Opponents would be fools not to exploit these potential fears. Producers of traditional animal products need all the help they can get to protect their livelihoods. Over the last three years, inflation has been weaponized to drive food transformation and this will only continue as it becomes clearer that people will not change their dietary habits voluntarily. In a shocking op-ed for the New York Times last summer, Annalise Griffin acknowledged that inflation could, and should, be used to get people to stop eating meat, whether they like it or not. Expect other tricks as well.

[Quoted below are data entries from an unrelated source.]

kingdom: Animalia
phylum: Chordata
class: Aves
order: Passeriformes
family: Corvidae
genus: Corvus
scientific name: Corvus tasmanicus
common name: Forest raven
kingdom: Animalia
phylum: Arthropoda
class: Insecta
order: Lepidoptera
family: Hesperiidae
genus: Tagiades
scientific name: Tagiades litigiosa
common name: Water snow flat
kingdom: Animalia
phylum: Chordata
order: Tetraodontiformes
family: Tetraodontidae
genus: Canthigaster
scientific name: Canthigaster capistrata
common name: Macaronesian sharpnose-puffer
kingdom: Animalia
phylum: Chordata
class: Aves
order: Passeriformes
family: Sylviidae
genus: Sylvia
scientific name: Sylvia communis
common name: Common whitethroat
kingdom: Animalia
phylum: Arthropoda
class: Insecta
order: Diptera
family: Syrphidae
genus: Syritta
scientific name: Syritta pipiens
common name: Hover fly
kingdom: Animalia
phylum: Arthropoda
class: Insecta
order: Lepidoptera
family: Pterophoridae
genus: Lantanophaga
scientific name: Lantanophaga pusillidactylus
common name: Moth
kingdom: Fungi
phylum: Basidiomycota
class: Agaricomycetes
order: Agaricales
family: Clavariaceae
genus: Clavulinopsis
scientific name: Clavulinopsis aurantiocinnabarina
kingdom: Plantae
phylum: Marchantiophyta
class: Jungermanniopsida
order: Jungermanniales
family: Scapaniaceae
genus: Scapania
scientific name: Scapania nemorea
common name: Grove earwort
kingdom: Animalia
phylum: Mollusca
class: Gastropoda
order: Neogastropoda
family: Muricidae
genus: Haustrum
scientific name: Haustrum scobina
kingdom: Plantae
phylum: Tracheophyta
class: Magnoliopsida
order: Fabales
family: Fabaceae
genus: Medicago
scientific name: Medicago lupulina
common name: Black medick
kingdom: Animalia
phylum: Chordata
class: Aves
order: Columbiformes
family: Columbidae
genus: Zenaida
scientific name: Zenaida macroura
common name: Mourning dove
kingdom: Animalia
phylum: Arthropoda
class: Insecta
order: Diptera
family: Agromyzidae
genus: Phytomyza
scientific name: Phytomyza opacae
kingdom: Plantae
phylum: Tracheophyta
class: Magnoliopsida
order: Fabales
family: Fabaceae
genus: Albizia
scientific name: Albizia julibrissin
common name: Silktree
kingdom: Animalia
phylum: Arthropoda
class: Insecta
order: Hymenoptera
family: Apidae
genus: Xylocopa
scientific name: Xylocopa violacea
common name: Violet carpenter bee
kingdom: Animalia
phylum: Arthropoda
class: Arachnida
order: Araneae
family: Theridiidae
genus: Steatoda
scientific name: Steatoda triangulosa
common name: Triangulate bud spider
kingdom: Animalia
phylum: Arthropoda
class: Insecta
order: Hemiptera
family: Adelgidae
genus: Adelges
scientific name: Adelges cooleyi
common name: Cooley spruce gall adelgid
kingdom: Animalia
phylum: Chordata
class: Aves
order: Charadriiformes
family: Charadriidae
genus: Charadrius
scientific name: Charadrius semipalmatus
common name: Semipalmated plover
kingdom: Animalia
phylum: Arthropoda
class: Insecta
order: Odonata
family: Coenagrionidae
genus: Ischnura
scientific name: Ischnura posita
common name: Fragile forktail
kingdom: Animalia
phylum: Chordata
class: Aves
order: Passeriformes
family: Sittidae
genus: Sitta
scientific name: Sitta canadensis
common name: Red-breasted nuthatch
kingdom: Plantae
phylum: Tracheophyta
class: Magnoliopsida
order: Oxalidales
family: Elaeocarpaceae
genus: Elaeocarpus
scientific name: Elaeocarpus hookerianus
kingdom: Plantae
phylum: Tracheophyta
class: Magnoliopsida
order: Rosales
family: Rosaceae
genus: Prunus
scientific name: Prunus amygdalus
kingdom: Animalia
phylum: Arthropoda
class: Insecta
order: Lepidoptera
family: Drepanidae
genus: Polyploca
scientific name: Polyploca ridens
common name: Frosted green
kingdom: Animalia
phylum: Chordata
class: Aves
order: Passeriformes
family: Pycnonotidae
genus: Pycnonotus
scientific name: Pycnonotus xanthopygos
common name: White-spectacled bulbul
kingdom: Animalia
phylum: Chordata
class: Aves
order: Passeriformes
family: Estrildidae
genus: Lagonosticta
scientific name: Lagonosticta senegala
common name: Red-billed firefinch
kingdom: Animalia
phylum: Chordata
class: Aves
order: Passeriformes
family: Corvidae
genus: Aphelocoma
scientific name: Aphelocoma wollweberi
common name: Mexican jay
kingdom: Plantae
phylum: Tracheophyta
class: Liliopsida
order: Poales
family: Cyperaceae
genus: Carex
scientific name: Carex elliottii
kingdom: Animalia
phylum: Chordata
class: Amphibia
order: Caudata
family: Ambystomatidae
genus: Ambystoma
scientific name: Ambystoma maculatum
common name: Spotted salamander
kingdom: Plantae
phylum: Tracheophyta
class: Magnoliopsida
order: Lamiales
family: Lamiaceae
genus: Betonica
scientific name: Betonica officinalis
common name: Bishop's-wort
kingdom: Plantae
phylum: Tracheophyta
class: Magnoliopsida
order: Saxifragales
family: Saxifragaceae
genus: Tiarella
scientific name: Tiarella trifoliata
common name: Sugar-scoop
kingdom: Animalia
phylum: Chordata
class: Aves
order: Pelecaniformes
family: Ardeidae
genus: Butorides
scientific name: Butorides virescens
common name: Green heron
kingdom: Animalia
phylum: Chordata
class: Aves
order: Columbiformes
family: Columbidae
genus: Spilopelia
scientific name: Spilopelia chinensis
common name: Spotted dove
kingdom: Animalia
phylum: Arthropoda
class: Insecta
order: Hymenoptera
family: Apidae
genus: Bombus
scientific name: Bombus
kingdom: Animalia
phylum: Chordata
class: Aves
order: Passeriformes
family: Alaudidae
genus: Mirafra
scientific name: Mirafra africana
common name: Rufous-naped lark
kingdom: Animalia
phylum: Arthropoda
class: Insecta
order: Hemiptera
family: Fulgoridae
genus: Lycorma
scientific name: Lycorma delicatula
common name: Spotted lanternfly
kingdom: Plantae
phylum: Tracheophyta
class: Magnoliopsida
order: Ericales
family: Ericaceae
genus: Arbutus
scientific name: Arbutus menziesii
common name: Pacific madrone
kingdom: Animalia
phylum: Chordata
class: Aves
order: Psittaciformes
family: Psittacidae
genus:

While it might seem distasteful to suggest advocates of traditional animal foods play up the risks of using immortalized cell lines as food, the anti-meat lobby has used fearmongering to great effect for the last eighty years. Since the 1940s, flimsy data and gerrymandered studies paid for by margarine manufacturers and other interested parties have helped drive us further and further away from the nutrient-dense foods that allowed our ancestors to thrive.
The results have been disastrous for our health, and indeed for our freedom. With so much at stake, if we don’t want to live in a “plant-based future”, now isn’t the time to hold back.